Will IV Jonathan wrote: "I absolutely agree. It's the first book that made my father laugh out loud, and one of the few that can still make me do it after four readings."

Agreed here as well.


Sterling Malory Archer i almost finished reading this book and my love for it has no limit! i found it absurdly funny, keep in mind that even though i've tried i haven't found another book that i consider funny besides Hitchikers guide.

the week before i read slaughterhouse five, i didn't find anything great in it, many say that it's a great anti war book, it didn't feel like it. through the humor of this book all the tragic events were made even more tragic and it broke my heart time and time again!!

words can not describe how much i love this book, i didn't even know it was possible!


message 26: by Hamriver (new)

Hamriver The book is highly ironic and really funny but then that is the real face of the war. There is nothing noble or logical about it, and Yossarian is one of the few people in the book who actually recgnize the absurdity of the situation and want to get out. convert vob file to mov mac


message 27: by A.J. (new) - rated it 5 stars

A.J. Knauss This is my favorite book. I have 15 years and counting in the military so for me it is like family...you can poke fun at your own family but bristle a bit if someone else does. As a physician I hope to write the "Catch 22" for medicine and I don't know if I did with "Room Four" but readers will tell...The fact that the title took on its own meaning...what else do you call a situation that is a "catch 22"? is a tribute to the author.
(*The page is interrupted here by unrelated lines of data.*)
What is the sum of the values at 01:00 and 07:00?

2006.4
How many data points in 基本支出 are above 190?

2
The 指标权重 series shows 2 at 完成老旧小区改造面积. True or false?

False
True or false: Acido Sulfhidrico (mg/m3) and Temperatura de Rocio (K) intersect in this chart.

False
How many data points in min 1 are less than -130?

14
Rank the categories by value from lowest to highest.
Michael Catch-22 was a big disappointment for me. I'd seen it constantly rated among the best 20th century novels and
I don't get it. I stopped reading halfway through. I found it so repetitive, the same joke getting repeated dozens of times. It's like he came up with the idea of a catch-22 and decided to apply it to absolutely everything, and he thought it necessary to explain in detail why each situation was a catch-22 even though it was obvious. I found this very taxing and boring which bothered all the more because I really expected, and wanted, to like it.